Pernyataan Ketua KPK RI Firli Bahuri kemarin, yang akan membuka kembali kasus tindak pidana korupsi yang dikenal publik dengan Kardus Durian perlu mendapatkan apresiasi
RUANGPOLITIK.COM – Komisi Pemberantasan Korupsi (KPK) menyatakan akan mendalami lagi kasus ‘Kardus Durian’, yang sempat menyeret nama Ketua Umum PKB Muhaimin Iskandar.
Pernyataan tersebut, langsung mendapat dukungan dari PBNU yang ikut mendorong KPK, agar kasus tersebut dapat dituntaskan sampai selesai.
Wakil Sekjen PBNU Imron Rosyadi, bahkan memberikan apresiasi terhadap KPK, karena telah membuka lagi kasus tersebut.
“Pernyataan Ketua KPK RI Firli Bahuri kemarin, yang akan membuka kembali kasus tindak pidana korupsi yang dikenal publik dengan Kardus Durian perlu mendapatkan apresiasi,” ujarnya kepada wartawan setelah pernyataan Ketua KPK itu, Jumat (28/10/22).
Aktivis dan juga cendekiawan NU Dr Sholeh Basyari, mengaku kaget dengan gerak cepat pengurus PBNU dalam memberikan apresiasi.
Hal ini menjadi kontraproduktif, jika dibandingkan dengan sikap ketika Bendahara Umum (Bendum) PBNU Mardani Maming juga tersangkut kasus korupsi.
“Cepat sekali pernyataannya keluar, seakan-akan (PBNU) mendukung pemberantasan korupsi oleh KPK. Sementara pada kasus Mardani Maming mereka pasif, bahkan cenderung terkesan seperti melindungi,” ujar Sholeh melalui keterangan tertulis kepada RuPol, Sabtu (29/10/2022).
Perbedaan sikap PBNU dalam menyikapi kasus yang menyeret nama Muhaimin Iskandar dengan Mardani Maming itu, membuat munculnya aroma politis di tubuh PBNU.
Hal ini juga berbanding terbalik dengan pernyataan Ketum PBNU Yahya Cholil Staquf, yang berkali-kali menegaskan akan membawa NU menjauh dari politik.

● ● ● ●

[Tugas Tertulis 1]: Tuliskan kembali baris data di bawah, mulai dari baris yang memuat "common name: White-throated kingfisher" hingga baris terakhir data, dengan kedua ujungnya disertakan. Ganti "order" dengan "ordo", dan biarkan bagian lainnya tetap sama.
[Tugas Tertulis 2]: Lanjutkan teks bacaan tentang kasus Kardus Durian dan sikap PBNU, dimulai setelah kalimat terakhirnya.
Teks bacaan di atas dan baris data di bawah merupakan bahan yang tidak saling berkaitan.

[Bahan Latihan]:
● ● ● ●

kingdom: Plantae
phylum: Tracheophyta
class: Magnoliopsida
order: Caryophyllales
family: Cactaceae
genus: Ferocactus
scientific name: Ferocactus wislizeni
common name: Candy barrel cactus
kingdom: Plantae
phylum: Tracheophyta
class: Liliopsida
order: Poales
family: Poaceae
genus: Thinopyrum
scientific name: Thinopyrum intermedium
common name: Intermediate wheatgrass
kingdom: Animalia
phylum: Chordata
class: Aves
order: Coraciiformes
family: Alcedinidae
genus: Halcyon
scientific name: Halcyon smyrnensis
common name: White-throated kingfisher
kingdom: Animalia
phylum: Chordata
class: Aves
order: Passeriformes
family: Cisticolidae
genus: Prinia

● ● ● ●

[Jawaban Latihan 1]:
common name: White-throated kingfisher
kingdom: Animalia
phylum: Chordata
class: Aves
ordo: Passeriformes
family: Cisticolidae
genus: Prinia

[Jawaban Latihan 2]:
“Pernyataan itu seperti memberi legitimasi kepada KPK, bahwa PBNU mendukung pengungkapan kasus itu. Iya, kita semua mendukung KPK sebagai instrumen hukum untuk mendalami lagi kasus itu. Tapi kenapa pada pada kasus Maming, PBNU tidak proaktif seperti itu? Harusnya dari awal sudah mendukung dan nonaktifkan Maming dari Bendum PBNU. Itu jika memang betul-betul konsen pada pemberantasan korupsi,” sambung Direktur Eksekutif Center for Strategic on Islamic and International Studies (CSIIS) itu.
Posisi Muhaimin Iskandar sebagai Ketum PKB, tidak bisa lepas dari NU. PKB merupakan partai yang lahir dari rahim NU dan menjadi perpanjangan tangan aspirasi NU di parlemen.
“Jadi jangan hanya untuk memperjuangkan aspirasi, PKB dipakai. Tapi di luar itu, PKB seakan-akan berada di luar rumah. Cak Imin itu NU Kultural, tidak ada yang berani membantah itu,” tegasnya.
Baca juga:
Terkait-kasus-kardus-duren-aktivis-nu-kpk-jangan-terjebak-dinamika-politik/
Sebagai informasi, Bendum PBNU Mardani Maming, sebelumnya dinyatakan sebagai tersangka oleh KPK, dalam kasus suap izin tambang di Kabupaten Tanah Bumbu, Kalimantan Selatan.
Sepanjang berbulan-bulan perjalanan kasus tersebut, posisi Maming tetap dipertahankan sebagai Bendum PBNU.
Untuk kasus yang menyeret nama Ketum PKB Muhaimin Iskandar, adalah kasus suap Dana Percepatan Pembangunan Infrastruktur Daerah Transmigrasi (PPIDT) di Papua pada 2011.
Dalam kasus ini 2 orang pejabat teras di Kementerian Tenaga Kerja dan 1 orang pihak swasta menjadi tersangka.
Kasus itu terungkap melalui Operasi Tangkap Tangan (OTT) KPK, yang sempat mengamankan uang sebesar Rp 1,5 milyar dalam kardus durian. Pengakuan pihak swasta yang memberi suap, uang itu untuk Muhaimin Iskandar yang waktu itu menjabat Menteri Tenaga Kerja.
“Kita mendukung upaya KPK mendalami lagi kasus itu, cuma kita berharap KPK jangan terjebak dinamika politik. Karena kasus ini sudah lebih 10 tahun dan setiap akan gelaran pemilu, kasusnya kembali mengapung. Jangan sampai kasus ini jadi alat tawar atau bargaining politik dukung mendukung,” pungkas Sholeh. (ASY)
Editor: Syafri Ario
(Rupol)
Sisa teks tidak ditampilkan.